§ **RECORD EXTRACTS**:

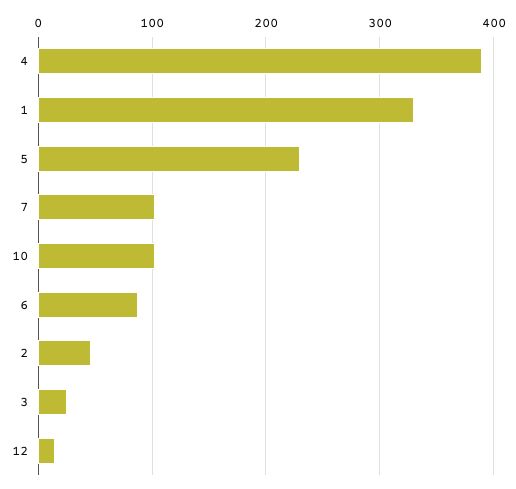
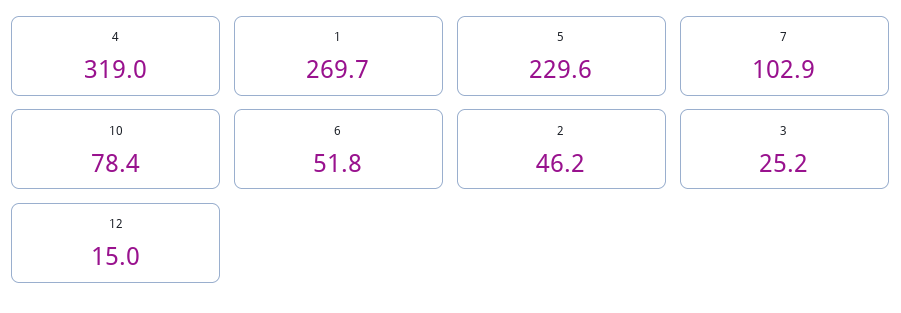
4: 390 -> 319
1: 330 -> 269.7
10: 100 -> 78.4
6: 90 -> 51.8

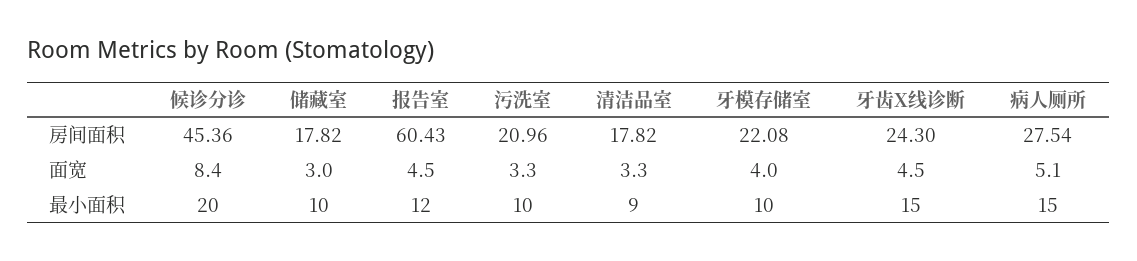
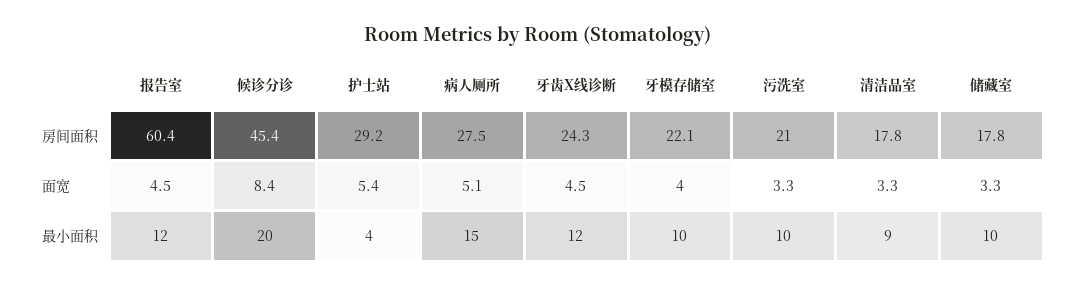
储藏室, 面宽: 3 -> 3.3
牙齿X线诊断, 最小面积: 15 -> 12
护士站, 房间面积: none -> 29.2
护士站, 面宽: none -> 5.4
护士站, 最小面积: none -> 4

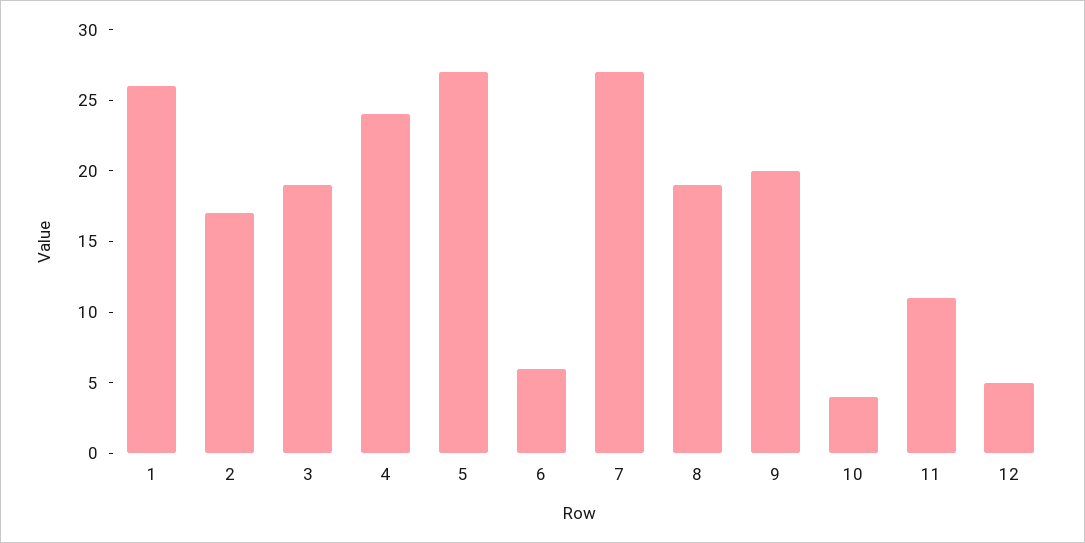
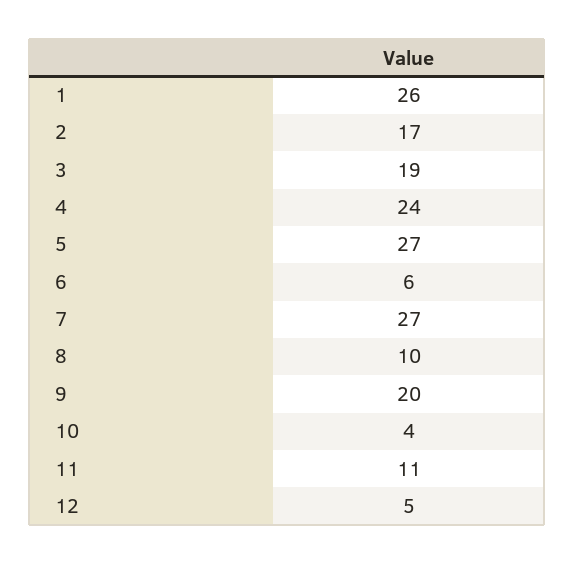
8: 19 -> 10

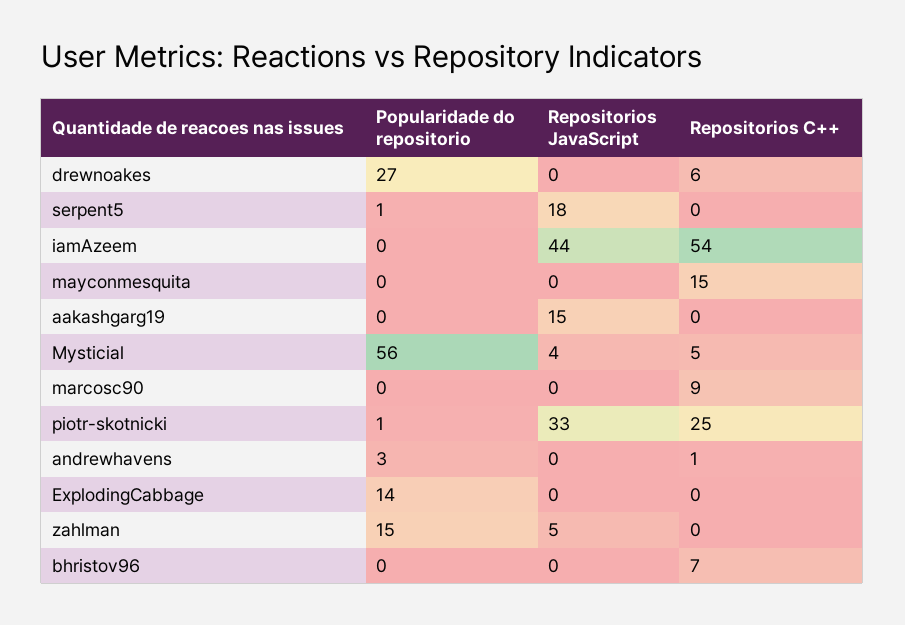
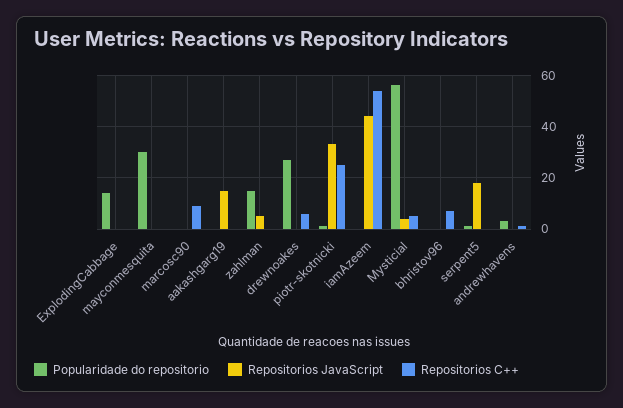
Popularidade do repositorio, mayconmesquita: 0 -> 30
Repositorios C++, mayconmesquita: 15 -> 0

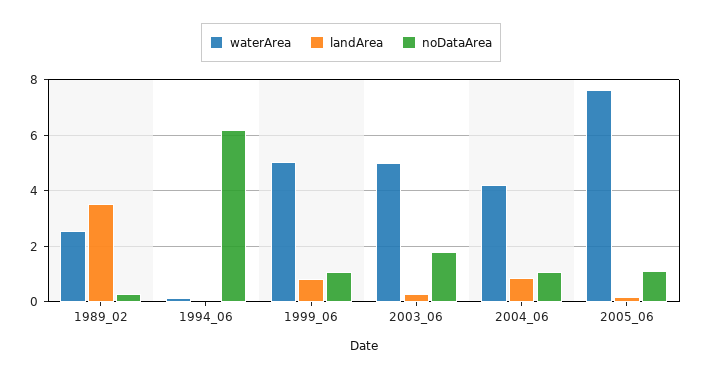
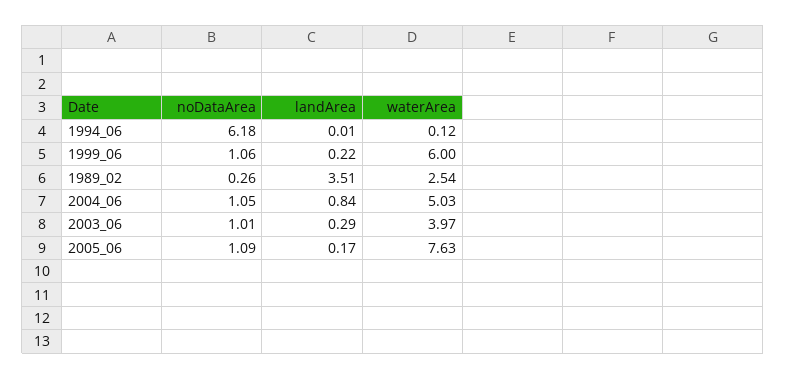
waterArea, 1999_06: 5 -> 6
landArea, 1999_06: 0.75 -> 0.22
waterArea, 2003_06: 5 -> 3.97
noDataArea, 2003_06: 1.75 -> 1.01
waterArea, 2004_06: 4.25 -> 5.03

§ **TRY IT**: Find each line in the listing above that contains "waterArea", and copy that line.

§ **EXERCISE SOLUTION**:
waterArea, 1999_06: 5 -> 6
waterArea, 2003_06: 5 -> 3.97
waterArea, 2004_06: 4.25 -> 5.03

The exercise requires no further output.